WHAT THE EXERCISE ASKS
Answer these questions using the one-shot project skill description.
1. How many specialized agents does the skill run?
2. Which license is listed for the skill?
3. What is the skill's default effort tier?

Start of EXCERPT

0xdewy By 0xdewy schedule Updated 5/13/2026

name: one-shot-project description: >- Multi-agent software project builder. Spawns 3 parallel implementer agents (each with a dedicated reviewer), iterated until a tester/runner confirms correctness, then validated by a project manager — looping until truly done. TRIGGER on: "one-shot project", "build three competing implementations", "create a complete app/tool/service from scratch with parallel approaches", "full project from scratch with multiple solution paths", "compare competing implementations", or explicit requests for a multi-agent project build. SKIP on: single-file edits, small bug fixes, code explanations, questions about existing code, simple refactors, user-provided implementation plans that should be executed directly, incremental feature work, tasks with one obvious solution path. license: MIT metadata: author: iamky1e version: 1.0.0 category: meta tags: - multi-agent - orchestration - project-builder - parallel - iterative


One-Shot Project

Runs a fleet of 8 specialized agents to implement any software project from scratch. Three implementers explore different design angles, each reviewed by a dedicated critic, tested by a runner, and validated by a project manager. The PM loops until it is satisfied.

Load skills/common/patterns/orchestration.md, skills/common/patterns/execution-contract.md, and skills/common/parallel-agents-guide.md before starting. Follow the shared contract: create directories before dispatch, assign disjoint write roots, validate every expected artifact before the next phase, and end the overall run with a parseable DONE: line.

If subagents are unavailable, run the implementer/reviewer/tester/PM roles sequentially into the same directories and state that the run was serialized.

Load skills/common/patterns/scaling.md for the effort-scaling gate below.

Effort Scaling

This skill's default tier is full (competing approaches is its purpose). Pick a tier before Phase 0 and state it in one line:

  • lite — a single small component or a one-step build: implement directly with one implementer and one self-check; no critic, no PM loop.

End of EXCERPT
Start of INFORMATION

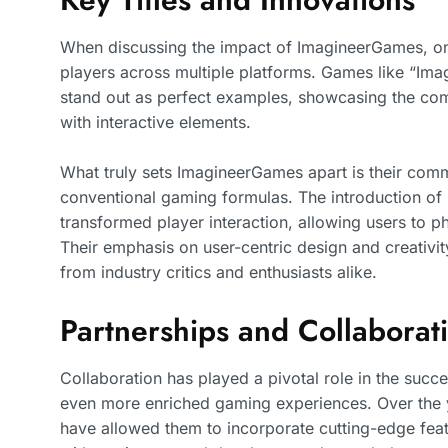
When discussing the impact of ImagineerGames, one 
players across multiple platforms. Games like “Ima
stand out as perfect examples, showcasing the co
with interactive elements.
What truly sets ImagineerGames apart is their commi
conventional gaming formulas. The introduction of m
transformed player interaction, allowing users to p
Their emphasis on user-centric design and creativit
from industry critics and enthusiasts alike.
Partnerships and Collaborat
Collaboration has played a pivotal role in the suc
even more enriched gaming experiences. Over the 
have allowed them to incorporate cutting-edge featu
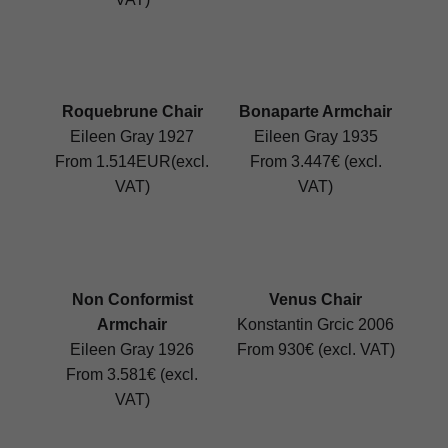
Roquebrune Chair
Bonaparte Armchair
Eileen Gray 1927
Eileen Gray 1935
From 1.514EUR(excl.
From 3.447€ (excl.
VAT)
VAT)
Non Conformist
Venus Chair
Armchair
Konstantin Grcic 2006
Eileen Gray 1926
From 930€ (excl. VAT)
From 3.581€ (excl.
VAT)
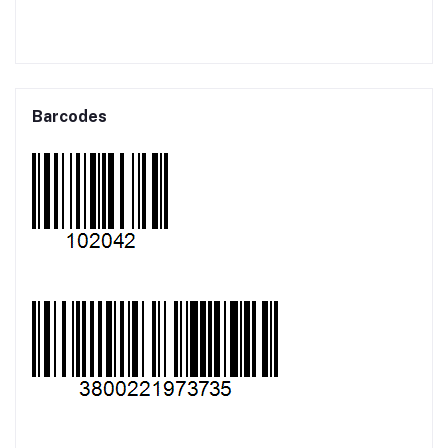
Barcodes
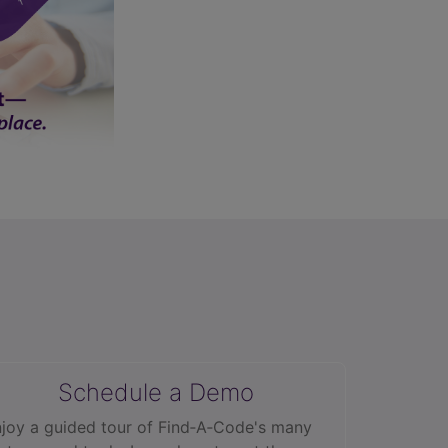
Schedule a Demo
joy a guided tour of Find‑A‑Code's many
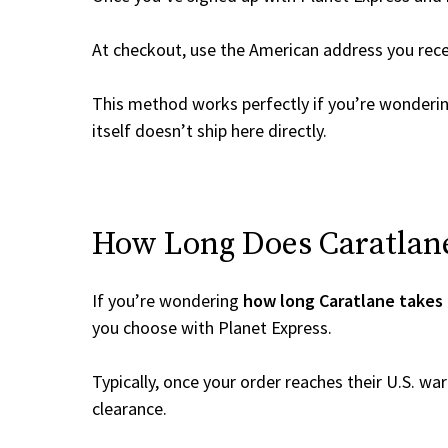
At checkout, use the American address you rec
This method works perfectly if you’re wonderi
itself doesn’t ship here directly.
How Long Does Caratlane 
If you’re wondering
how long Caratlane takes 
you choose with Planet Express.
Typically, once your order reaches their U.S. w
clearance.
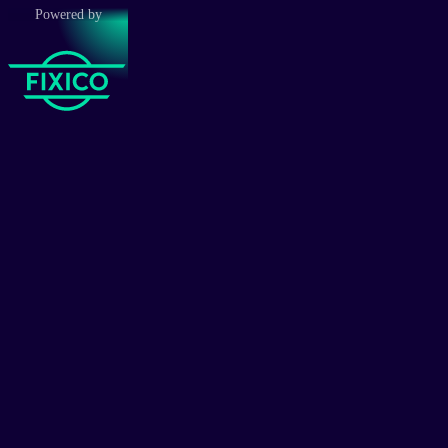
Powered by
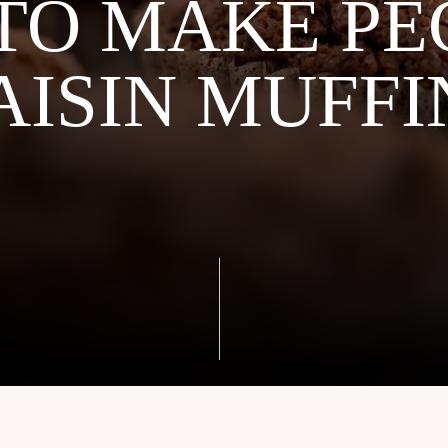
TO MAKE PE
AISIN MUFFI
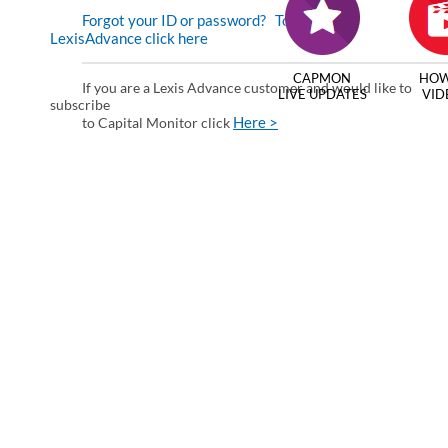
Forgot your ID or password?
To enter via
LexisAdvance click here
CAPMON
HOW
If you are a Lexis Advance customer and would like to
LIVE UPDATES
VID
subscribe
Here >
to Capital Monitor click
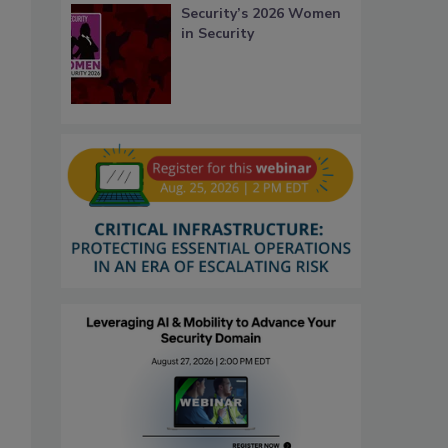
Security’s 2026 Women
in Security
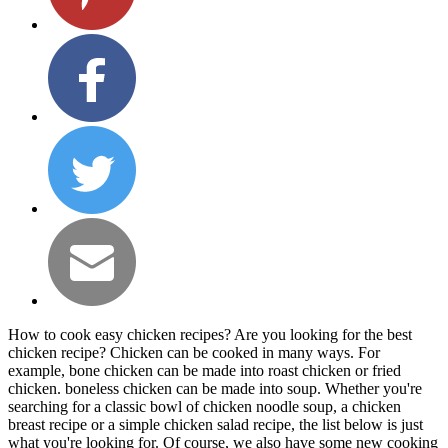
How to cook easy chicken recipes? Are you looking for the best
chicken recipe? Chicken can be cooked in many ways. For
example, bone chicken can be made into roast chicken or fried
chicken. boneless chicken can be made into soup. Whether you're
searching for a classic bowl of chicken noodle soup, a chicken
breast recipe or a simple chicken salad recipe, the list below is just
what you're looking for. Of course, we also have some new cooking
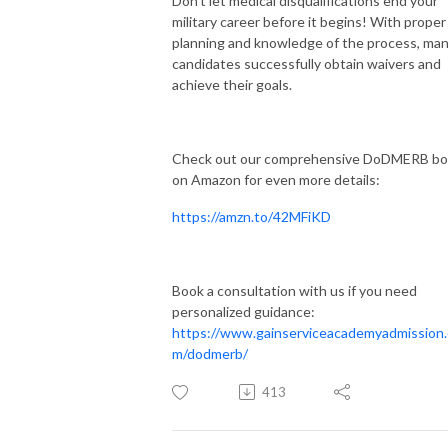
Don't let medical disqualifications end your
military career before it begins! With proper
planning and knowledge of the process, ma
candidates successfully obtain waivers and
achieve their goals.
Check out our comprehensive DoDMERB b
on Amazon for even more details:
https://amzn.to/42MFiKD
Book a consultation with us if you need
personalized guidance:
https://www.gainserviceacademyadmission
m/dodmerb/
413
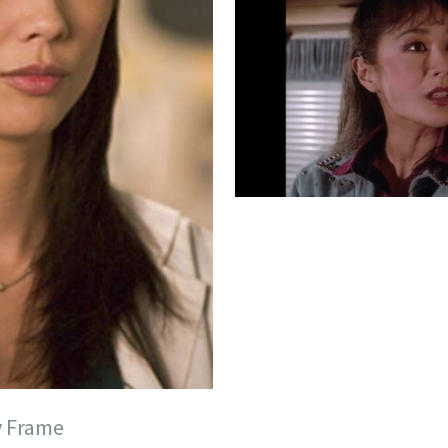
y Frame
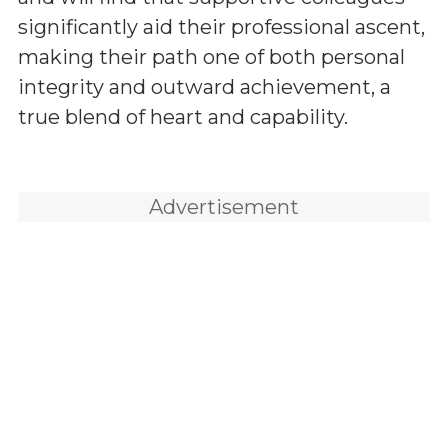
significantly aid their professional ascent,
making their path one of both personal
integrity and outward achievement, a
true blend of heart and capability.
Advertisement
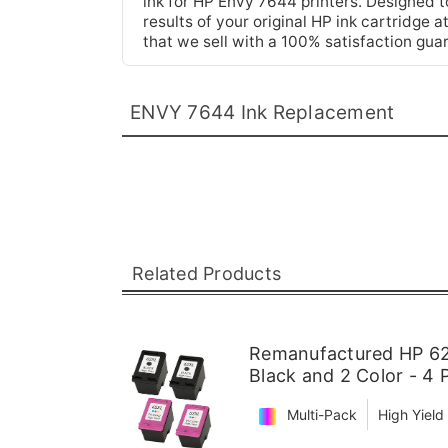
ink for HP Envy 7644 printers. Designed to 
results of your original HP ink cartridge 
that we sell with a 100% satisfaction gua
ENVY 7644 Ink Replacement
Related Products
Remanufactured HP 62X
Black and 2 Color - 4 
Multi-Pack
High Yield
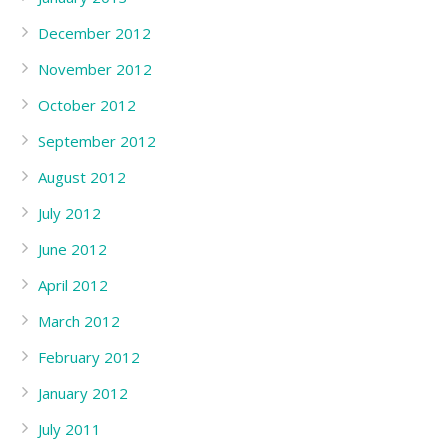
December 2012
November 2012
October 2012
September 2012
August 2012
July 2012
June 2012
April 2012
March 2012
February 2012
January 2012
July 2011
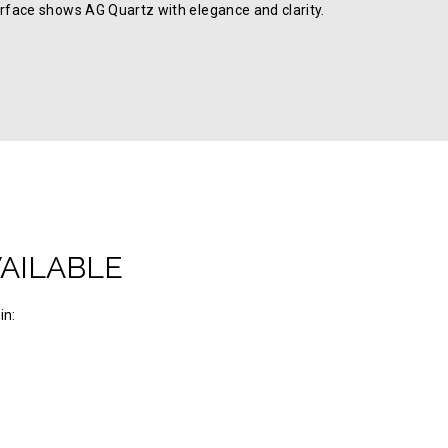
rface shows AG Quartz with elegance and clarity.
VAILABLE
in:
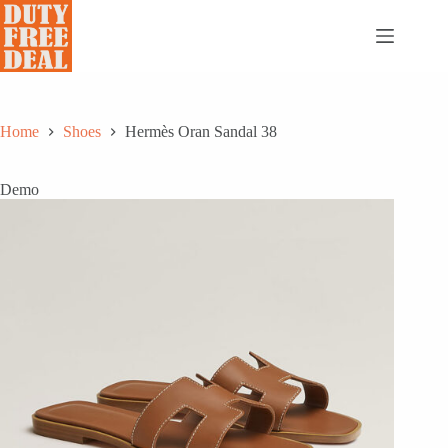
Skip
to
content
Home
Shoes
Hermès Oran Sandal 38
Demo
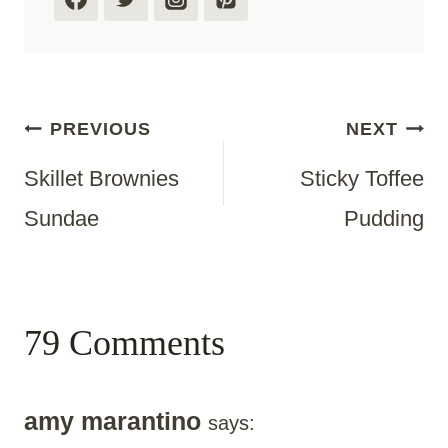
Post
PREVIOUS
NEXT
Skillet Brownies
Sticky Toffee
Navigation
Sundae
Pudding
79 Comments
amy marantino
says:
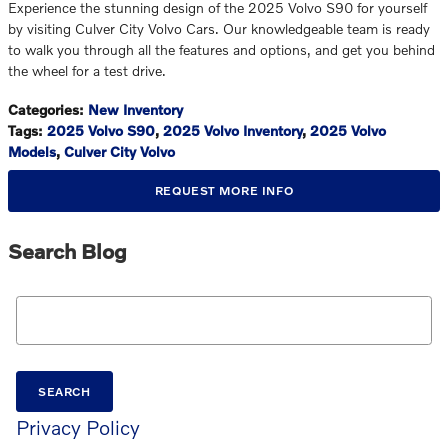
Experience the stunning design of the 2025 Volvo S90 for yourself
by visiting Culver City Volvo Cars. Our knowledgeable team is ready
to walk you through all the features and options, and get you behind
the wheel for a test drive.
Categories
:
New Inventory
Tags
:
2025 Volvo S90
,
2025 Volvo Inventory
,
2025 Volvo
Models
,
Culver City Volvo
REQUEST MORE INFO
Search Blog
Search Blog
SEARCH
Privacy Policy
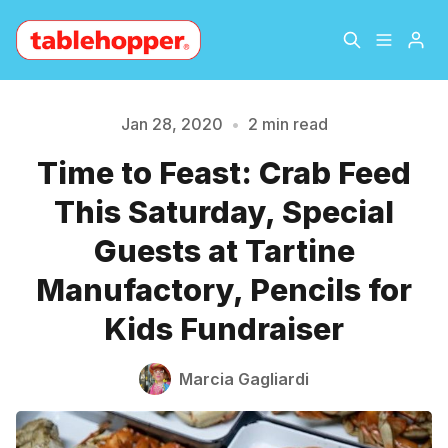
Home
About
Jan 28, 2020
•
2 min read
Time to Feast: Crab Feed
Archive
The Hopper Notebook
Please enter at least 3 characters
This Saturday, Special
The Jetsetter
Contact
Guests at Tartine
Manufactory, Pencils for
Sign Up
Kids Fundraiser
Marcia Gagliardi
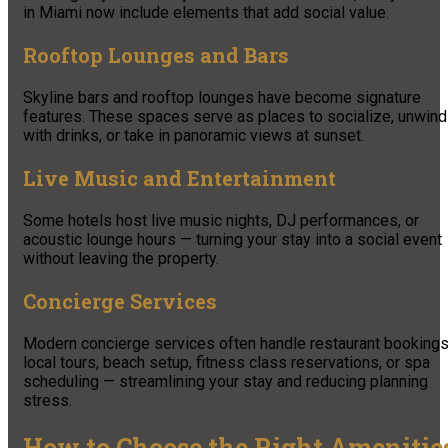
in Miami now include elements that add social value.
Rooftop Lounges and Bars
Skyline bars and rooftop lounges have become signature
features. These spaces serve as places to socialize, unwind
with drinks, or take in panoramic views at sunset.
Live Music and Entertainment
Some hotels host live music nights, DJ performances, or
acoustic lounge hours — turning your stay into a social event
without leaving the property.
Concierge Services
Modern concierge services often handle restaurant bookings
local tours, beach setup, fitness class reservations, or spa
scheduling — streamlining your stay and reducing planning
stress.
How to Choose the Right Amenitie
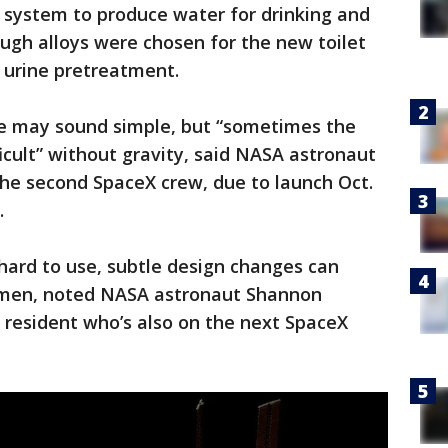
 system to produce water for drinking and
ugh alloys were chosen for the new toilet
e urine pretreatment.
e may sound simple, but “sometimes the
icult” without gravity, said NASA astronaut
e second SpaceX crew, due to launch Oct.
.
 hard to use, subtle design changes can
women, noted NASA astronaut Shannon
 resident who’s also on the next SpaceX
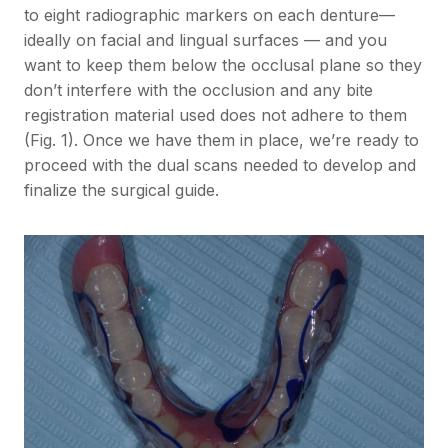
to eight radiographic markers on each denture—
ideally on facial and lingual surfaces — and you
want to keep them below the occlusal plane so they
don’t interfere with the occlusion and any bite
registration material used does not adhere to them
(Fig. 1). Once we have them in place, we’re ready to
proceed with the dual scans needed to develop and
finalize the surgical guide.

End of INFORMATION

TASK ANSWER
1. Eight.
2. MIT.
3. Full.